Review by Ann Mackey Kling, Las Vegas, Nevada
Book by Roberta K. Taylor, RNCS, M.Ed., and Dorian Mintzer, M.S.W., Ph.D.
This is a book about how to communicate with your partner regarding the important choices surrounding retirement to allow you both to make decisions that suit your needs, talents, resources and dreams. Its purpose is helping the reader envision and create a retirement that is both practical and enjoyable. The first portion of this book reads more like a straight-up therapy book than a retirement guide, which can be helpful in introducing men and women to differing communications styles, but may leave some wondering whether they are reading the right book. This “therapy” feeling of the book is generally limited to the first twenty pages, however, and then the style transitions into one of extensive storytelling interwoven with advice, discussion pointers and homework (which the authors call “Funwork”). The authors are generous, albeit a bit repetitive, in giving the reader talking points, communications tips and exercises for both the individual and couples to complete.
The core of this book is the 10 Must-Have Conversations the authors present and which are designed to help the reader consider and face the main factors of retirement. The book’s overarching theme is the value of communications in determining the what, why, how, and when of one’s own retirement. This is presented through the heavy use of vignettes to illustrate their point that there is no “normal,” and the differences between individuals can be used to customize a retirement that is right for you and your loved ones. The stories presented throughout each chapter add entertainment and make the content relatable. After reading all ten of the Must-Have Conversations chapters, it seems that if you have thought it, watched it, or lived it yourself, there is a story that reflects something you know or have thought about regarding relationships and retirement. The authors also weigh in, giving illustrations from their own lives that directly or indirectly show how the Must-Have Conversations have come into play in their personal experiences.
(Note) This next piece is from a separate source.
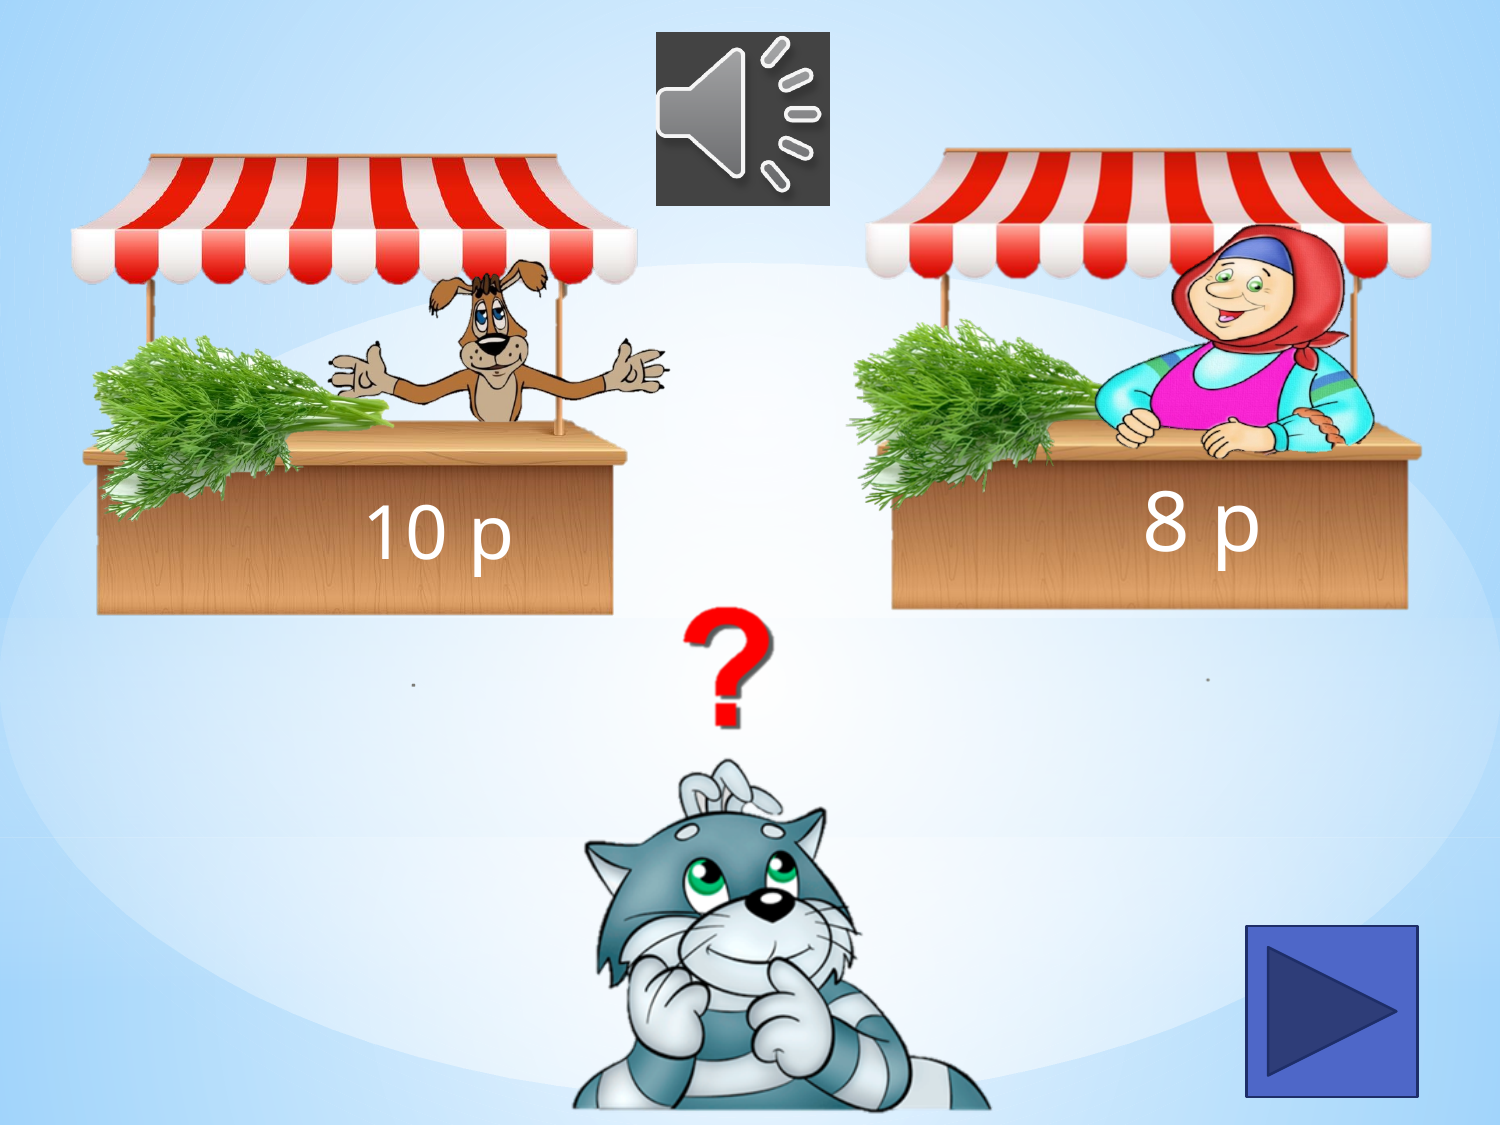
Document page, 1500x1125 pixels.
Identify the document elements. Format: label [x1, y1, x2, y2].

The 10 Must-Have Discussions address:
- When to retire
- Finances and financing retirement
- Changing roles at retirement and thereafter
- Managing your time together, and apart
- Sexual intimacy
- Family relationships
- Health and wellness
- Choosing where and how to live
- Having and managing a social life
- Giving back and leaving a legacy
The book presents very little substantive information on the technical aspects of retirement planning. There is practical advice given about finding a financial planner or retirement specialist, including a list of issues and questions that would help the reader find an appropriate advisor. The authors also give a basic estate planning checklist and provide some introductory advice about long-term care insurance. This information lends intellectual weight to the book without pretending to present comprehensive advice on these matters.
Each of the Conversation chapters wraps up with a communications reminder, two exercises (one to do alone and one for couple time) as well as “Funwork.” Each time, the authors cheerfully remind the reader to have a BLAST! getting started taking things through, which stands for:
Blaming gets in the way
Listen without interrupting
Agree to disagree and don’t make assumptions
Set a safe space for discussion
Take time to talk without distractions.
Following the exercises, the authors help the reader put the “puzzle pieces” together by presenting additional questions for which the reader is encouraged to write out discoveries on a basic worksheet page at the back of the book.
In moving through the Must-Have Conversations, the authors present interesting ideas that remind the reader to be open-minded about what retirement may look like. They discuss myriad ideas about continuing some form of work through reinventing oneself, finding an Encore Career, working part-time or volunteerism. They also discuss how to handle the inevitable transitions of starting retirement and how one’s vision of retirement may change as time goes on. There is additional reassuring and helpful advice on: How to consider caring for parents and children while you are retired; maintaining or coping with health issues of advancing age; considerations about sex and intimacy; and things to think about for leaving a legacy.
The book’s Afterword reaches out to the reader with its discussion of how to continue on a thoughtful path regarding retirement when the unplanned happens. This chapter touches on divorce, death and how to work around a partner who just does not want to talk about the issues. Again, the authors take a kind and “there is no normal” approach in presenting this information, highlighting the fact that life is unpredictable.
The book also provides a rich resource section, giving a list of related books and references for each separate chapter and Conversation they present. The authors even provide an additional long list of books the reader might consider. Many of the references include website inks and there are two separate web resource sections containing more suggested information. Lastly, if the reader is interested, there is a Reading Group Guide for Individuals or Couples with an 18- point set of questions to encourage group discussions about the book and retirement in general.
The Couple’s Retirement Puzzle by Roberta Taylor Dorian Mintzer is a somewhat long, but easy read, that focuses on communicating about retirement so the reader can make purposeful, caring, and reality-based decisions about retirement options.